A ação dos sitiantes foi rápida, eficaz e fulminante. Atacadas pelos mercenários que
acompanhavam a expedição, e depois pelos próprios cavaleiros cruzados, as muralhas de
Béziers não ofereceram proteção por muito tempo. Aos gritos de “ao assalto” e “às armas”,
a comunidade foi ocupada. Abandonando suas posições de defesa, os sitiados deixaram as
torres e muros, refugiando-se com mulheres e crianças no interior da igreja catedral de
Madalena. Fora do recinto os fossos e paliçadas eram transpostos, casas e estabelecimentos
eram pilhados e incendiados, toda a população encontrada era passada ao fio da espada. Em
pouco tempo, nem mesmo o templo sagrado ofereceu proteção aos refugiados. Como diz
um dos testemunhos contemporâneos:
“Nada pôde salvá-los, nem cruz, nem altar, nem crucifixo.

------------------------------

### TAREFA 1
Reescreva o trecho sobre o ataque a Béziers com "mercenários" renomeado como "soldados contratados". Comece na passagem que contém "A ação dos sitiantes" e pare logo depois de "altar, nem crucifixo.".
### TAREFA 2
Leve adiante o trecho sobre o ataque a Béziers, começando logo após a última frase apresentada.

### EXTRATO DE DADOS
------------------------------

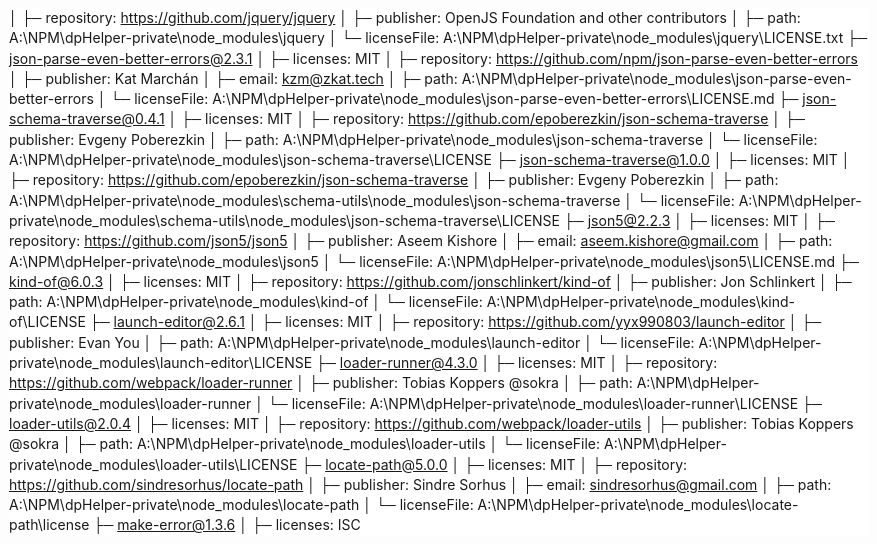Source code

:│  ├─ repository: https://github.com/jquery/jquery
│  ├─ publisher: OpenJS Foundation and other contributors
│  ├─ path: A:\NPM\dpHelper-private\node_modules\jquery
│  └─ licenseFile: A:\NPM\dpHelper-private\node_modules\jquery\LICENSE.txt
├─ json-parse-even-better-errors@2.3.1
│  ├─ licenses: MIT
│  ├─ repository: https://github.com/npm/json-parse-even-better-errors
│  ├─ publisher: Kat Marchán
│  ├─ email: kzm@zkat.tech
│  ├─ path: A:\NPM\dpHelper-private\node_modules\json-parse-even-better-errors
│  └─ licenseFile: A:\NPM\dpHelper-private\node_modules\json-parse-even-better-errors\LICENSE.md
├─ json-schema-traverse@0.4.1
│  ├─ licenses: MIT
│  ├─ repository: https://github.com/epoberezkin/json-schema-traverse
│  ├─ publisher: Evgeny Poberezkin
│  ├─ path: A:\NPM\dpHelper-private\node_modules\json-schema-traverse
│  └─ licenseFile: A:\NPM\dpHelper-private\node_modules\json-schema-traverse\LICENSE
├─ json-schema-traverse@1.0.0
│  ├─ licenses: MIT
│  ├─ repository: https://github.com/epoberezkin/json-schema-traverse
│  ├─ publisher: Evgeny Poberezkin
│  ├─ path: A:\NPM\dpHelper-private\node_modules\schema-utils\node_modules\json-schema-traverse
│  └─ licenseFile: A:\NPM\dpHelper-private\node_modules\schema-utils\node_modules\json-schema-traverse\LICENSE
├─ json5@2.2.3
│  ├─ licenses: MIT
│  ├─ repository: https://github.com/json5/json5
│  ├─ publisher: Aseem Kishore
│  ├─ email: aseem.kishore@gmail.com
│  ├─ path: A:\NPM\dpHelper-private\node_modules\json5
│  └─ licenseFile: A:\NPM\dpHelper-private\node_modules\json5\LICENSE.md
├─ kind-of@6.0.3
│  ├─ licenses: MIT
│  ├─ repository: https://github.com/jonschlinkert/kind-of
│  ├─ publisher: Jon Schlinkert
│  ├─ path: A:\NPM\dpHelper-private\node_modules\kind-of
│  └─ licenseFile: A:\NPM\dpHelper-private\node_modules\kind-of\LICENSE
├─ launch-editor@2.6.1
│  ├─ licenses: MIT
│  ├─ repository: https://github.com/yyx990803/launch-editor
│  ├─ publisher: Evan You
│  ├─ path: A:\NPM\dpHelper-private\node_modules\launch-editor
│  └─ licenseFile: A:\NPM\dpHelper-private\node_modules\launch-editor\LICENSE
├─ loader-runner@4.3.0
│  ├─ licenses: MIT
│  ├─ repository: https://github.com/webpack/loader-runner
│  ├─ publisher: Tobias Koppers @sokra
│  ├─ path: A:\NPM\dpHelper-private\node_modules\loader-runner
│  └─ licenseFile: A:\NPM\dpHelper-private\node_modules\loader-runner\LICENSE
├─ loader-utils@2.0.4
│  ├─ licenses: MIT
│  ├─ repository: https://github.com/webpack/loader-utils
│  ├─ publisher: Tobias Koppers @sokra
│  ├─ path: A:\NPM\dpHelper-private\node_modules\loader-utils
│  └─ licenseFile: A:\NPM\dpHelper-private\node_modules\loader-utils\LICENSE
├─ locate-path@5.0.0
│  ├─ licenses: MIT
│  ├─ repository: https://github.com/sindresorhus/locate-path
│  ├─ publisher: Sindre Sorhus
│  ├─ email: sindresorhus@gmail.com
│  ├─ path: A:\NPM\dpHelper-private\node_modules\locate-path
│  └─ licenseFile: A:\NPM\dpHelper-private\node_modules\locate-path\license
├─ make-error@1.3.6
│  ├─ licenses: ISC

------------------------------

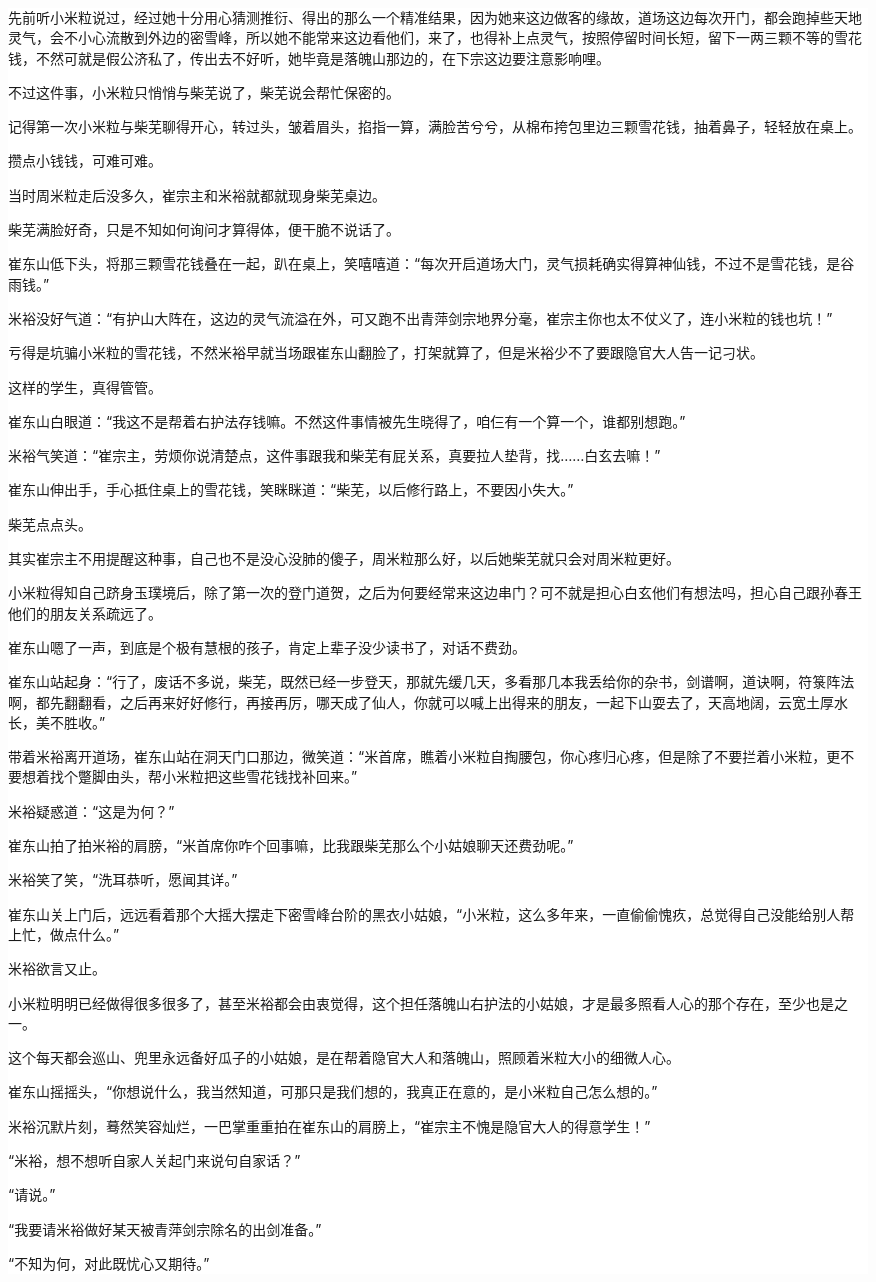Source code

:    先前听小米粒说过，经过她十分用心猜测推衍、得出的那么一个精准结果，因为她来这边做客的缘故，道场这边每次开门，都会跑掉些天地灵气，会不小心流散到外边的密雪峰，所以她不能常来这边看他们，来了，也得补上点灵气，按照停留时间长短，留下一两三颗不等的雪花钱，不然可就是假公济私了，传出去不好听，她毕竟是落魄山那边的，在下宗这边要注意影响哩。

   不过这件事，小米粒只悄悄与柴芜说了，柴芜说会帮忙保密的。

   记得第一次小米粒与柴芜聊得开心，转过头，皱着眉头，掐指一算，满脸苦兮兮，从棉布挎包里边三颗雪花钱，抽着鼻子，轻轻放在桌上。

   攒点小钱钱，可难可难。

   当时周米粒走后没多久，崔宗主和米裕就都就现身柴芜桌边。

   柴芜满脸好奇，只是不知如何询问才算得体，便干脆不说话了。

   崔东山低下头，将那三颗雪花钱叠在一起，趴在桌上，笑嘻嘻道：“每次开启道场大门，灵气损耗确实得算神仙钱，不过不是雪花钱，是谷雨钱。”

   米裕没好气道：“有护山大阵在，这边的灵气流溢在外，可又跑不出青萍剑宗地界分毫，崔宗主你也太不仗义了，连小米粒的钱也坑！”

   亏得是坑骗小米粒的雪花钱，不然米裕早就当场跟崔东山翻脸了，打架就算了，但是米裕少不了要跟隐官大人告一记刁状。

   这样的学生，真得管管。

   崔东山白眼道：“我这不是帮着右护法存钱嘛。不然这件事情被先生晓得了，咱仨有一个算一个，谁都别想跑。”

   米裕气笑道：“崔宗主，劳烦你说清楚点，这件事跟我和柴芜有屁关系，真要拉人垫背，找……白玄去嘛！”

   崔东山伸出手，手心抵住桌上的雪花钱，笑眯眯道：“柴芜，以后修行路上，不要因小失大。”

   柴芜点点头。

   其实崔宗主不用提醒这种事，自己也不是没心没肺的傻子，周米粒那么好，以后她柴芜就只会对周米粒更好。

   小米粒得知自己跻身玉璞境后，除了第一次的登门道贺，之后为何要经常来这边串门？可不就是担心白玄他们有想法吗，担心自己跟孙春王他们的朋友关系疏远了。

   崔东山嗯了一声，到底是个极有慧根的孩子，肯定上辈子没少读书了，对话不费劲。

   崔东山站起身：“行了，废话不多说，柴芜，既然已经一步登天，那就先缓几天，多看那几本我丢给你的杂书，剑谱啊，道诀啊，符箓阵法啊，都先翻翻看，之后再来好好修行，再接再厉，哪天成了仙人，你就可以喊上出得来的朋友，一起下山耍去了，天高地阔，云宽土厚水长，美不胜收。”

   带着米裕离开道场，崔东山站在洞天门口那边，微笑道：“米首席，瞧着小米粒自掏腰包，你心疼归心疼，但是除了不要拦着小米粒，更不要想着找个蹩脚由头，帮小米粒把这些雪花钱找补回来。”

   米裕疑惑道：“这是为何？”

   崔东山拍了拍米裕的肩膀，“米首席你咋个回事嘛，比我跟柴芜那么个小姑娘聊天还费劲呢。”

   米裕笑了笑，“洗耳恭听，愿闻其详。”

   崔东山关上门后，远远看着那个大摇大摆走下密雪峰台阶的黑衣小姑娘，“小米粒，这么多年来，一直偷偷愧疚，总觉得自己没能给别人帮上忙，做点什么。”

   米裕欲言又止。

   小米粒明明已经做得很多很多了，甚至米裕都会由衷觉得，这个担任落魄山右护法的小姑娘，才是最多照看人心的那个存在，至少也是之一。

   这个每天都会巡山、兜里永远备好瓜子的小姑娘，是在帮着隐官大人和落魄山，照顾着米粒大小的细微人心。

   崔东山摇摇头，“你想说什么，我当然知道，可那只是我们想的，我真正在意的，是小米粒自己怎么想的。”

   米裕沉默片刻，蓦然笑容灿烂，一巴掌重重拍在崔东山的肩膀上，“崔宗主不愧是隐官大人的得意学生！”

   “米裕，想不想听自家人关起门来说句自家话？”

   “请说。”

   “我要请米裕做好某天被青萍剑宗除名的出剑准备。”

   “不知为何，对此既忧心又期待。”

------------------------------

### RESPOSTA ESCRITA 1
A ação dos sitiantes foi rápida, eficaz e fulminante. Atacadas pelos soldados contratados que
acompanhavam a expedição, e depois pelos próprios cavaleiros cruzados, as muralhas de
Béziers não ofereceram proteção por muito tempo. Aos gritos de “ao assalto” e “às armas”,
a comunidade foi ocupada. Abandonando suas posições de defesa, os sitiados deixaram as
torres e muros, refugiando-se com mulheres e crianças no interior da igreja catedral de
Madalena. Fora do recinto os fossos e paliçadas eram transpostos, casas e estabelecimentos
eram pilhados e incendiados, toda a população encontrada era passada ao fio da espada. Em
pouco tempo, nem mesmo o templo sagrado ofereceu proteção aos refugiados. Como diz
um dos testemunhos contemporâneos:
“Nada pôde salvá-los, nem cruz, nem altar, nem crucifixo.

### RESPOSTA ESCRITA 2
Os mercenários mataram clérigos, mulheres e crianças; ninguém escapou.
Se Deus quiser, receberá suas almas no Paraíso!
Não creio ter havido tal massacre desde o tempo dos sarracenos.”1
Do relato até aqui apresentado, chama de imediato a atenção o fato de que os
testemunhos oculares tenham registrado em pormenor as circunstâncias da investida sobre a
primeira comunidade importante da Occitânia. Com efeito, o episódio conhecido como
“massacre de Béziers” ocupa lugar de destaque nos eventos da Cruzada Albigense seja
devido às suas consequências imediatas – o princípio da derrota dos senhores feudais do
Languedoc, uma vez que a mesma foi abandonada pelo seu senhor pouco antes do sítio –
seja devido à carnificina promovida pelos sitiantes. Os testemunhos contemporâneos não
deixaram de expressar sua perplexidade e, ao mesmo tempo, seu júbilo em face da derrota
iminente dos “inimigos da Cristandade”.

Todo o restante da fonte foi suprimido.